The last time Snarky Puppy played Jazz Fest, they rode a wave of frenetic overload ready to burst at the seams. This time, maturity and depth ruled the day, mirroring the incredible sense for adventure and crafty arrangements on the jazz-fusion collective’s brand-new album, Culcha Vulcha. Horns ricocheted off the bass-and-drums beat while syncopated keys and guitar percolations up the melodic ante. In other sections their nuanced textures sounded like a heady big-band reincarnation of Band X. Later, they played a surprise show at Republic joined by special guest Derek Smalls of Spinal Tap (aka Harry Shearer) for a rousing rendition of Tap’s bootlylicious classic, “Big Bottom.”

10. Trombone Shorty & Orleans Avenue

When Troy “Trombone Shorty” Andrews was given the chance a few years back to take over the duties of closing Jazz Fest from the Neville Brothers, some questioned his ability to do so. He himself was not one of those people. And now in 2016 we all look to Trombone Shorty to take Jazz Fest out on the highest of notes, this year ignoring the persistent rain.

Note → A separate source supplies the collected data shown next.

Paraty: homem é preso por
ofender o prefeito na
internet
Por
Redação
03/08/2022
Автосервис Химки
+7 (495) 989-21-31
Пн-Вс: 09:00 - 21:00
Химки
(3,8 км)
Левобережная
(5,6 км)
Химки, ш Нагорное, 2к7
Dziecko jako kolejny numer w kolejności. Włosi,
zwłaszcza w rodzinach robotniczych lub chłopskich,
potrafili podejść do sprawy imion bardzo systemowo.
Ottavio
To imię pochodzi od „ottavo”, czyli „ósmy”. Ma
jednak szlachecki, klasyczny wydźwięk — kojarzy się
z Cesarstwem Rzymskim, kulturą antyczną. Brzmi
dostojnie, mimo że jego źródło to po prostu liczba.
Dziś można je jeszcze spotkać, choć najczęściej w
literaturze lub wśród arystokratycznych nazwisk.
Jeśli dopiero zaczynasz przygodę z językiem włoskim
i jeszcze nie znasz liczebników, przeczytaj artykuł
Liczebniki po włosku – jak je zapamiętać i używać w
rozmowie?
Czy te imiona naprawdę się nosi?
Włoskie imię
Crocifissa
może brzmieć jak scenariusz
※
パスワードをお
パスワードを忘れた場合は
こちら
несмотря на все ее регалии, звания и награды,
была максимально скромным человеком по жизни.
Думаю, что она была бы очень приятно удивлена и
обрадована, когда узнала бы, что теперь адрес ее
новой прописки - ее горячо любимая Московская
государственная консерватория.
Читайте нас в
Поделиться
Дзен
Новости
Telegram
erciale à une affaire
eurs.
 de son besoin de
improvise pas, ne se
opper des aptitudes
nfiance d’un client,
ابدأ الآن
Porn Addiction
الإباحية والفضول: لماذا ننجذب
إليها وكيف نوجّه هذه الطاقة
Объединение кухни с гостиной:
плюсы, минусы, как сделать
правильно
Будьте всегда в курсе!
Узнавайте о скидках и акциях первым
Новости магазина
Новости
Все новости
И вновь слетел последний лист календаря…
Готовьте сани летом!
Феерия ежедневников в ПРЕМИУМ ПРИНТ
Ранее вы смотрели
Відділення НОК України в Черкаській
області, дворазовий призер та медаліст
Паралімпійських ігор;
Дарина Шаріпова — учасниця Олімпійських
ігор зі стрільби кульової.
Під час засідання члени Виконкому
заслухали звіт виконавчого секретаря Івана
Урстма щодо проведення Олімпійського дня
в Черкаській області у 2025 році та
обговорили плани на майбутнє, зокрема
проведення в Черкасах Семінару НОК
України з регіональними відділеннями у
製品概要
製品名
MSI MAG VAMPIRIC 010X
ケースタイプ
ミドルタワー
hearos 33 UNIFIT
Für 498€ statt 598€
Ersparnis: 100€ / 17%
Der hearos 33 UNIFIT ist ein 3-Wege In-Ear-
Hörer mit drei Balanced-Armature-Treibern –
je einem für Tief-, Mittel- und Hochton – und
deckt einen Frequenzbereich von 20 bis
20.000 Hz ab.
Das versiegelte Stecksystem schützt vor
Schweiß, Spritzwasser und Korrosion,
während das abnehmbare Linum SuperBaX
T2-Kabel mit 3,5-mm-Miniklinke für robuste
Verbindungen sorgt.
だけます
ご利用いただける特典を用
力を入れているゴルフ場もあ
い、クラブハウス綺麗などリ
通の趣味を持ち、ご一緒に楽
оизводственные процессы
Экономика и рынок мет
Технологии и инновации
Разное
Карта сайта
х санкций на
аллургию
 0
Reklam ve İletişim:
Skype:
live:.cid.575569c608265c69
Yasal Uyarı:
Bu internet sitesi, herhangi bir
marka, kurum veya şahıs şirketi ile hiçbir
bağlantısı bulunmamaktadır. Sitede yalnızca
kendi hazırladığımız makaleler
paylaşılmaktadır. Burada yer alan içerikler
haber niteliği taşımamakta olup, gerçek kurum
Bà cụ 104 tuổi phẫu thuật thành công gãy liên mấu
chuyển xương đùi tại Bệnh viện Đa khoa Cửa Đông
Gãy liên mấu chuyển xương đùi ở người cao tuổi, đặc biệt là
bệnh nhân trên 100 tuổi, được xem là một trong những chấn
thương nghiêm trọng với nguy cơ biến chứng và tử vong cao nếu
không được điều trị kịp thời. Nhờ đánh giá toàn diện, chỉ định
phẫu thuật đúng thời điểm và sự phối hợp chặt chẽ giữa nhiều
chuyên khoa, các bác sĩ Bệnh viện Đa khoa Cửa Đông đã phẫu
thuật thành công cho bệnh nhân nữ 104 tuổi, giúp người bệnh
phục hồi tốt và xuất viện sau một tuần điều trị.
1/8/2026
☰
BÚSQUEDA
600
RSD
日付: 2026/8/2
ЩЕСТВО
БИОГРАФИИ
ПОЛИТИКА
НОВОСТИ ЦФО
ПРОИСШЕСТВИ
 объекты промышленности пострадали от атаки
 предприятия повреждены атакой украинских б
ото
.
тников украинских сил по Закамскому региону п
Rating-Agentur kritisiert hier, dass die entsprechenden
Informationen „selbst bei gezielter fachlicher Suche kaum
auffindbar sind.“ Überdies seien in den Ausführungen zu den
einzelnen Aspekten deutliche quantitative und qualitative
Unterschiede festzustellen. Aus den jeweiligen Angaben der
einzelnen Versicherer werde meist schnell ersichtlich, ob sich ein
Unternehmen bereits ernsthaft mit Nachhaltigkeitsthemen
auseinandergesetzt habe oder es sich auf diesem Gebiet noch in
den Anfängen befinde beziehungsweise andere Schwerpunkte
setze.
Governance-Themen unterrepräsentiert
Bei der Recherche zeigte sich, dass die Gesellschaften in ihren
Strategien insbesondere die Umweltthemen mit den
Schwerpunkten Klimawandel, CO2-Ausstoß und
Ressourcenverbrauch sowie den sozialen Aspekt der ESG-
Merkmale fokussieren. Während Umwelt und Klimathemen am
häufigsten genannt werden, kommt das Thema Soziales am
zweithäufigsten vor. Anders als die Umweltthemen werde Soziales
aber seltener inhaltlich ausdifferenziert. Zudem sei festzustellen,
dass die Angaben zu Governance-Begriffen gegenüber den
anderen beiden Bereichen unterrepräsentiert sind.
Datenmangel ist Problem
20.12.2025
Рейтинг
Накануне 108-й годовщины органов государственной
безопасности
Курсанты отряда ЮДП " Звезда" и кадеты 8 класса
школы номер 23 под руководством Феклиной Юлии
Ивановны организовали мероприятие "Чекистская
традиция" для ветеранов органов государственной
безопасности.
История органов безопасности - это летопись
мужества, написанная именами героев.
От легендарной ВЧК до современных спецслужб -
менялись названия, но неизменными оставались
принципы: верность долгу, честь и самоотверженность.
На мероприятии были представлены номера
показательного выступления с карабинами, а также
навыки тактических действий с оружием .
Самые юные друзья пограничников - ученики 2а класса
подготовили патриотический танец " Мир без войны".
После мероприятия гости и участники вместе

With Ivan Neville on keys and the ever-young energy of his Orleans Avenue band to fuel the grand finale, Andrews was electric, a whirlwind of energy who dove into the mud-stained crowd with his horn to lead a second line parade of one. “We ain’t afraid of no rain,” he declared while directing the band, all wearing Prince-worthy purple, from “Do to Me" through "Hurricane Season.” For an encore, Andrews mashed “When the Saints Go Marching In" with “Everybody Needs Somebody,” a bright finish that almost let us forget what a sloggy wet mess Jazz Fest had been… and bright enough that we’ll be back next year for another hopefully sunny helping.